Fusion Capital, for example, invested about $40 million (Rwf32billion) in the 30,000 square metres Kigali Heights. While 100 per cent of this retail space of this Grade A property has been let, office space is still at about 52 per cent.

Parfait Busabizwa, the City vice mayor in charge of economic development, points out that they are currently engaging owners of the commercial buildings in talks geared towards making the spaces more affordable.

Business people say that while there is increased supply of Grade A commercial space, there is still general shortage of Grade B, which most small and medium businesses can afford.

Calvin Rock Gahizi who works with Century Real Estate, however, points out that there has been increased supply of Grade B space.

"Now we have commercial space at a cost range of US$10 and US$12, which was unheard of in recent years."

Gahizi is confident that that the cost of space will go down more, considering that as many as 50,000 square feet of commercial space are still unoccupied.

However, representatives of Nonprofit Organisations (NGOs) observe that many commercial buildings in the city do not meet the tastes of many UN agencies and NGOs as they are constrained by limited parking slots for tenants and visitors.

"Some of these nonprofit organisations do not have any other sources of funds, except donor money, so the directive should be effected in a way that will not push some of them to closure," noted Edouard Munyemaliza, the coordinator of the Rwanda Civil Society Platform.

The Kigali City Master Plan was approved in 2013. The CoK authorities say people were adequately consulted before implementation begun but some members of the public are against it.
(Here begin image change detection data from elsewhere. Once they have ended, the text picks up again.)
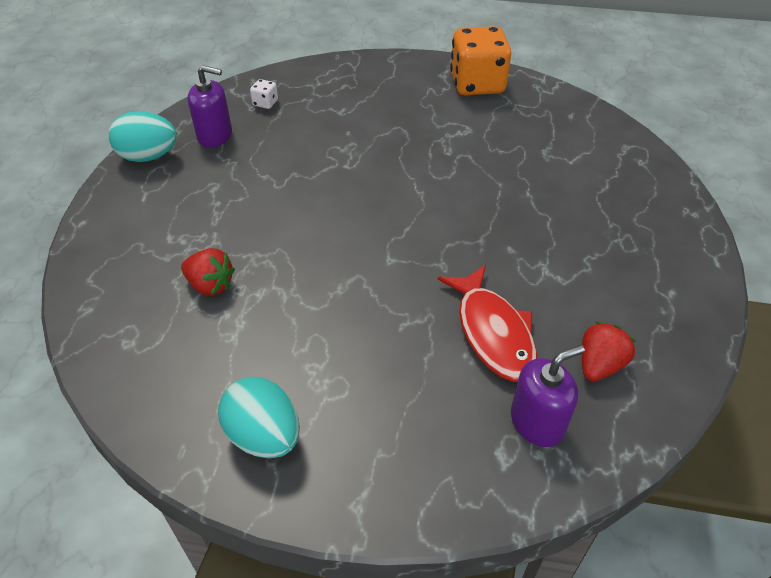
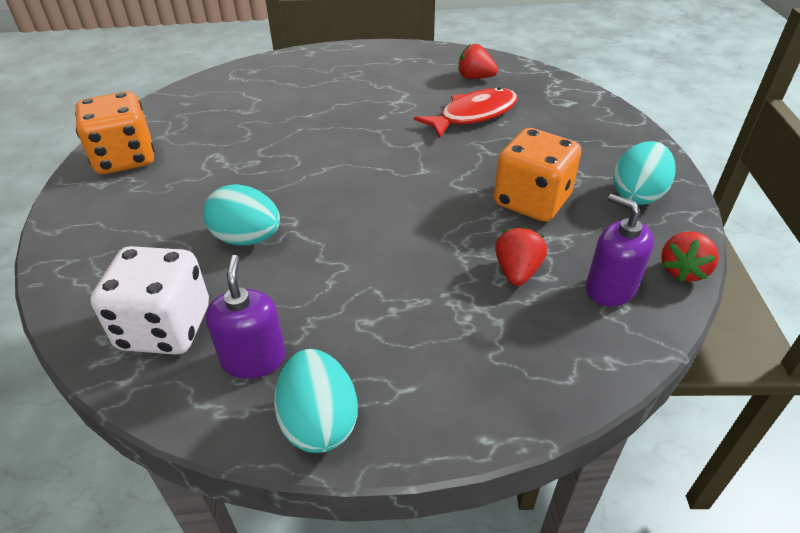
camera: 105 degrees left, 5 degrees down
(134, 413) = (682, 270): none -> red strawberry
(265, 103) = (165, 328): white dice -> white dice, size x2.46
(300, 330) = (531, 201): none -> orange dice
(338, 140) = (247, 238): none -> turquoise egg
(537, 422) = (535, 94): purple soap dispenser -> purple soap dispenser (610, 288)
Some business people have described the move as unjust as it aims to benefit particular complexes.

Busabizwa, however, dismissed the claim, saying "we are not forcing any one to occupy a particular commercial building. People are free to find and occupy any, as long as residential buildings are vacated."

The Private Sector Federation (PSF) Chief Advocacy Officer, Gerard Nkusi Mukubu, says he hopes getting real estate dealers to reduce space prices would not be hard since there is competition as a result of increased supply.

Measures

In a bid to help small business people find affordable space, a number of co-working spaces have developed around Kigali, with an ideal example being, The Office, which is a shared space found in Kiyovu, a Kigali city outskirt. Entrepreneurs, consultants, freelancers, small business owners, and remote employees can rent a workstation here and share the costs of a full-service office.

Founded in 2012, the 870 square meters large office space, complete with internet connection, has a range of 75 to 100 people working on a daily basis. The managers say they have plans under way to expand to suburbs like Kacyiru and Nyarutarama, still in Kigali.

Regus, the world's largest provider of flexible workplaces, in 2012 opened its first business centre in Kigali to serve rising demand.

Regus provides serviced offices, virtual offices, meeting rooms, and videoconferencing to clients on a contract basis.

Regus which has 4000 business centres across 120 countries currently runs a business center at Kigali City tower, with daily charges per individual client ranging from $1.97 to $35.00.